After Vivian turned the corner a couple of nights ago, my fear increased. By day two of the “turn” she was completely unconscious, jerking and twitching, and moaning steadily with every breath. She could not open her eyes when her brother came from Des Moines to see her. She could not grasp back when someone held her hand. All we could do was be there with her, talk to her, and provide the newly ordered “comfort meds” to reduce her pain and terminal agitations.

I went to bed last night and had to turn off the monitor because I couldn’t handle the deep moan that wouldn’t be soothed. My biggest concern, my biggest fear, shifted from finding her dead in the morning, to finding her still alive. It was difficult to shake this new fear, this new guilt, when I woke up wide awake at seven in the morning. Multiple scenarios passed through my mind, and I dreaded going downstairs to check on her. Yet, amidst that dread, I knew that if she were still with us, I wanted to change the music we played for her. Yesterday she listened to a Bach playlist on Spotify, but today, with Christmas coming, even though she may not be aware of the season, I felt that music from The Nutcracker would be appropriate.

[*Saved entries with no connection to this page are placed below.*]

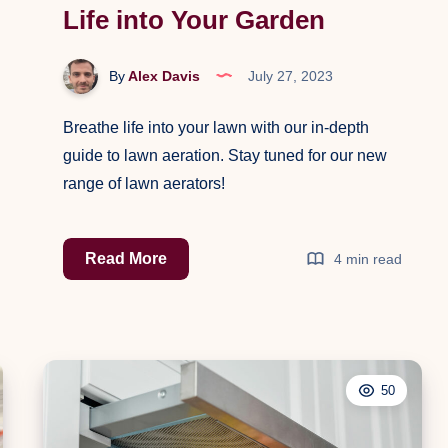
Life into Your Garden
By
Alex Davis
July 27, 2023
Breathe life into your lawn with our in-depth
guide to lawn aeration. Stay tuned for our new
range of lawn aerators!
The
Read More
4 min read
Essential
Guide
to
Lawn
50
Aeration:
Breathe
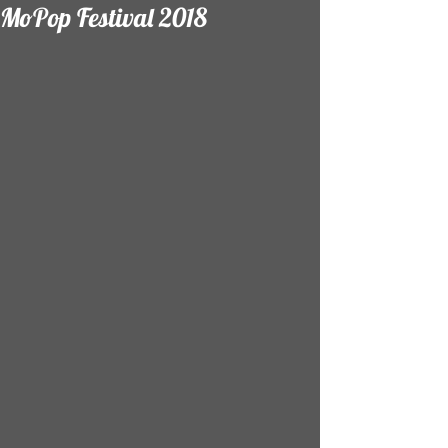
MoPop Festival 2018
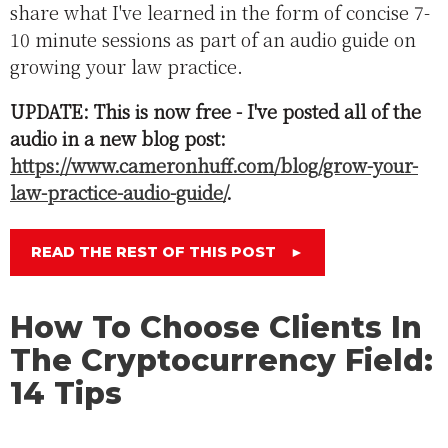
share what I've learned in the form of concise 7-
10 minute sessions as part of an audio guide on
growing your law practice.
UPDATE: This is now free - I've posted all of the
audio in a new blog post:
https://www.cameronhuff.com/blog/grow-your-
law-practice-audio-guide/
.
READ THE REST OF THIS POST
►
How To Choose Clients In
The Cryptocurrency Field:
14 Tips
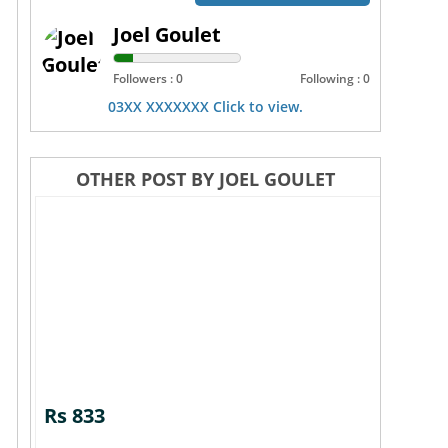
Joel Goulet
Followers : 0
Following : 0
03XX XXXXXXX Click to view.
OTHER POST BY JOEL GOULET
Rs 833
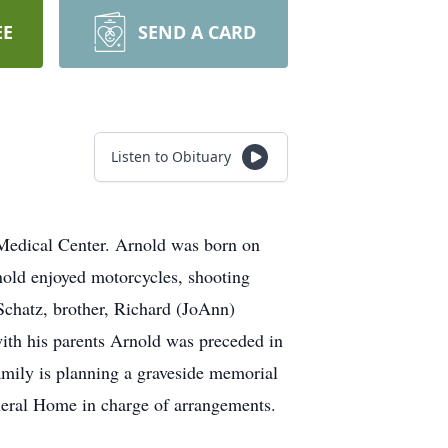
EE
SEND A CARD
Listen to Obituary
Medical Center. Arnold was born on
nold enjoyed motorcycles, shooting
chatz, brother, Richard (JoAnn)
ith his parents Arnold was preceded in
amily is planning a graveside memorial
Funeral Home in charge of arrangements.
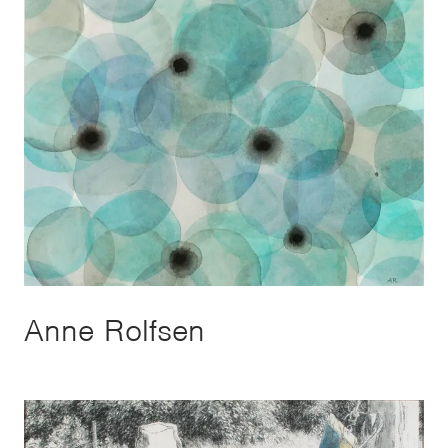
Anne Rolfsen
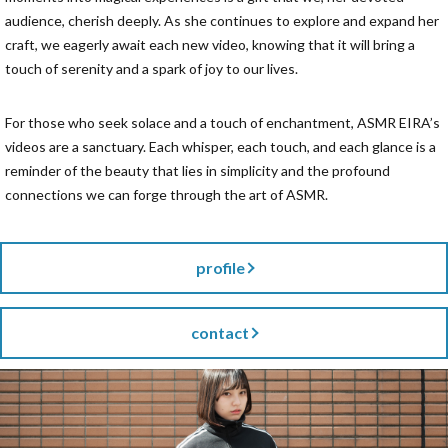
audience, cherish deeply. As she continues to explore and expand her
craft, we eagerly await each new video, knowing that it will bring a
touch of serenity and a spark of joy to our lives.
For those who seek solace and a touch of enchantment, ASMR EIRA’s
videos are a sanctuary. Each whisper, each touch, and each glance is a
reminder of the beauty that lies in simplicity and the profound
connections we can forge through the art of ASMR.
profile
contact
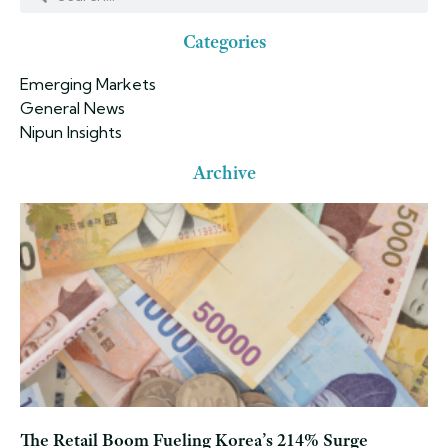
Categories
Emerging Markets
General News
Nipun Insights
Archive
The Retail Boom Fueling Korea’s 214% Surge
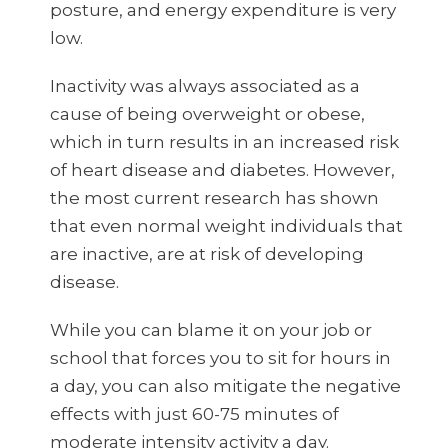
posture, and energy expenditure is very
low.
Inactivity was always associated as a
cause of being overweight or obese,
which in turn results in an increased risk
of heart disease and diabetes. However,
the most current research has shown
that even normal weight individuals that
are inactive, are at risk of developing
disease.
While you can blame it on your job or
school that forces you to sit for hours in
a day, you can also mitigate the negative
effects with just 60-75 minutes of
moderate intensity activity a day.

Scott and I went downstairs together, noticing the lack of moaning, grabbed each other’s hands and proceeded to pull back the curtains to her make-shift bedroom. A mixture of dread and relief formed as we heard her lightly snoring, breathing, still with us. Scott gave her the prescribed comfort meds while I searched for a Nutcracker playlist for her to listen to while she lay there, then attended to other aspects of my morning routine: dogs, coffee, breakfast. Our Visiting Angel, Teiyana, arrived as scheduled at 10:00 a.m., washed her hands, and continued to read to Vivian as she’d done for the past two days. Music from The Nutcracker still played softly in the background.

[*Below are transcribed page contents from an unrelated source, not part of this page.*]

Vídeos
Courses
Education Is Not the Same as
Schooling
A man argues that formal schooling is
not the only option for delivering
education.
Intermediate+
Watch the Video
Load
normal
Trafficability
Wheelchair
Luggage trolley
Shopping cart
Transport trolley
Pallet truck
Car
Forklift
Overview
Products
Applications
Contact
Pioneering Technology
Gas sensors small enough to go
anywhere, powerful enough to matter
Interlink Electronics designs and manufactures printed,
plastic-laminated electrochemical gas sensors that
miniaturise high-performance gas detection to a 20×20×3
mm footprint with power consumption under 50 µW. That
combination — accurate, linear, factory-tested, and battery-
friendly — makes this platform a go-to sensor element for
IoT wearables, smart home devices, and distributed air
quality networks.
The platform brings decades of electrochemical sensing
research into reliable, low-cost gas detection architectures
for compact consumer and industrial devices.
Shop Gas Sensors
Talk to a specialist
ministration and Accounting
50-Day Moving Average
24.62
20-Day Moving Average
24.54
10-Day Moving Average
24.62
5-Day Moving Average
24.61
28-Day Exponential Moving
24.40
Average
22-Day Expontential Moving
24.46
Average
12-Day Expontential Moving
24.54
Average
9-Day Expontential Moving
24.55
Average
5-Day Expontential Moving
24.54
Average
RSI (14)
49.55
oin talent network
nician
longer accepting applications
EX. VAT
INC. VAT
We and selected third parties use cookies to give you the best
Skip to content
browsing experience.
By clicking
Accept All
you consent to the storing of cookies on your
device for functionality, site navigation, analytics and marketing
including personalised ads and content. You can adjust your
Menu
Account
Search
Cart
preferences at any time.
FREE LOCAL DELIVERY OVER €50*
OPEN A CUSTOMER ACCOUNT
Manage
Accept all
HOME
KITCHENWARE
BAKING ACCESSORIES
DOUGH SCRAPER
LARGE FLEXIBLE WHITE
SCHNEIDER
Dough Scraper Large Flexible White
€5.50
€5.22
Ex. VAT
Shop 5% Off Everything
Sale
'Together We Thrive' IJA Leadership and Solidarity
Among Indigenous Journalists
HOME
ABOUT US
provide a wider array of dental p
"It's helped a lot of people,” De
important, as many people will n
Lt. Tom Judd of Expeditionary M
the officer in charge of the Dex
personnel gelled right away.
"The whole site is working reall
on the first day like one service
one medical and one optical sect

Content that Vivian was resting peacefully while Teiyana read, I began writing this blog post and working on a cover letter for a Fellowship application due on Friday. Over an hour passed and I realized I should give more meds to Vivian to keep her comfortable. Her breathing was still steady and low as she accepted the 1ml each of morphine and lorazepam. Teiyana continued reading, then as noon came, she said her usual Goodbye, see you at six. Shortly after she left, The Nutcracker playlist came to an end.

Perhaps Vivian wanted to hear The Nutcracker one last time before meeting Henry in heaven. Now, I imagine her in his arms, ready to dance through eternity with him. No doubt The Nutcracker is still playing in the background.